- **Problem details**
Report every line of the material that contains the string "Бумага", quoting each of those lines in full.

- **Extracted page text**
++++++++

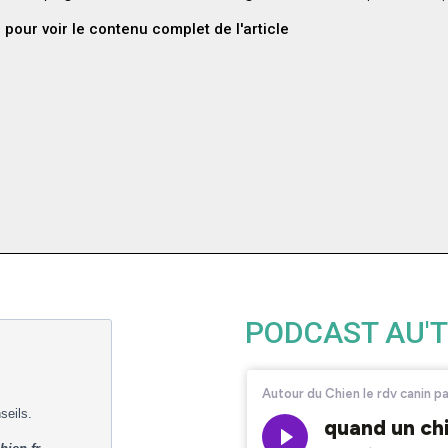
i pour voir le contenu complet de l'article
PODCAST AU'T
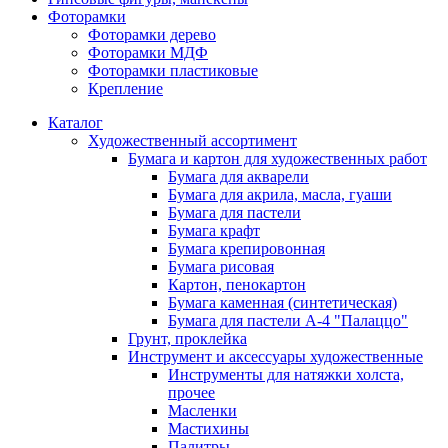
Фоторамки
Фоторамки дерево
Фоторамки МДФ
Фоторамки пластиковые
Крепление
Каталог
Художественный ассортимент
Бумага и картон для художественных работ
Бумага для акварели
Бумага для акрила, масла, гуаши
Бумага для пастели
Бумага крафт
Бумага крепировонная
Бумага рисовая
Картон, пенокартон
Бумага каменная (синтетическая)
Бумага для пастели А-4 "Палаццо"
Грунт, проклейка
Инструмент и аксессуары художественные
Инструменты для натяжки холста,
прочее
Масленки
Мастихины
Палитры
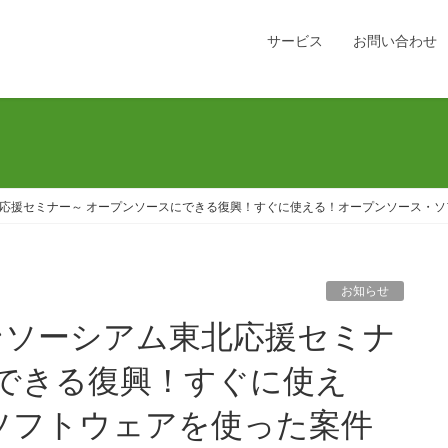
サービス
お問い合わせ
ム東北応援セミナー～ オープンソースにできる復興！すぐに使える！オープンソース・
お知らせ
にできる復興！すぐに使え
ソフトウェアを使った案件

++++++++

- **Expected output**
Бумага и картон для художественных работ
Бумага для акварели
Бумага для акрила, масла, гуаши
Бумага для пастели
Бумага крафт
Бумага крепировонная
Бумага рисовая
Бумага каменная (синтетическая)
Бумага для пастели А-4 "Палаццо"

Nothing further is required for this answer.